Therapy of renal cell carcinoma with interleukin-2 and lymphokine-activated killer cells: phase II experience with a hybrid bolus and continuous infusion interleukin-2 regimen.

作者信息

Parkinson D R, Fisher R I, Rayner A A, Paietta E, Margolin K A, Weiss G R, Mier J W, Sznol M, Gaynor E R, Bar M H

机构信息

National Cancer Institute IL-2/LAK Extramural Working Group, National Cancer Institute, Bethesda, MD 20892.

出版信息

J Clin Oncol. 1990 Oct;8(10):1630-6. doi: 10.1200/JCO.1990.8.10.1630.

Abstract

Forty-seven patients with metastatic or unresectable renal cell carcinoma were treated with interleukin-2 (IL-2) and lymphokine-activated killer (LAK)-cell therapy, using a hybrid IL-2 regimen.

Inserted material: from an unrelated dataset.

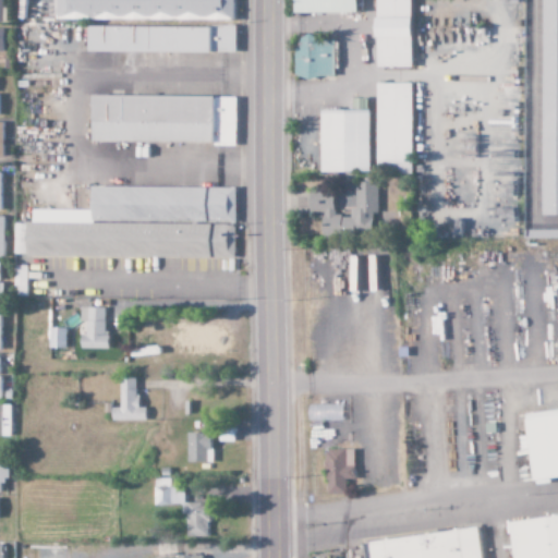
[(238,0),(61,0),(61,19),(238,20),(238,0)]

IL-2 was administered initially by intravenous bolus (10(5) U/kg [Cetus Corp, Emeryville, CA] every 8 hours for 3 days) during the priming phase, and subsequently by continuous infusion (3 x 10(6) U/m2 for 6 days); during this second treatment period, in vitro-generated LAK cells were administered. Despite selection of patients for good performance status (PS) (29, PS 0; 18, PS 1) prior nephrectomy (43 of the 47 patients), and low tumor burden, the response rate was low (two complete [CRs] and two partial responses [PRs], for an overall objective response rate of 9%). Toxicity was comparable to that experienced with the high-dose bolus regimen. These results suggest that the dose and schedule of IL-2 administration may influence the likelihood of response to IL-2 in renal cell carcinoma.

摘要

47例转移性或不可切除的肾细胞癌患者采用混合白细胞介素-2(IL-2)方案,接受IL-2和淋巴因子激活的杀伤细胞(LAK细胞)治疗。在启动阶段,IL-2最初通过静脉推注给药(每8小时10⁵ U/kg [Cetus公司,加利福尼亚州埃默里维尔],共3天),随后通过持续输注给药(3×10⁶ U/m²,共6天);在第二个治疗期,给予体外培养生成的LAK细胞。尽管在术前选择了身体状况良好(PS)的患者(47例患者中的29例PS为0;18例PS为1)且肿瘤负荷较低,但缓解率较低(2例完全缓解[CR]和2例部分缓解[PR],总客观缓解率为9%)。毒性与高剂量推注方案相当。这些结果表明,IL-2给药的剂量和方案可能会影响肾细胞癌对IL-2反应的可能性。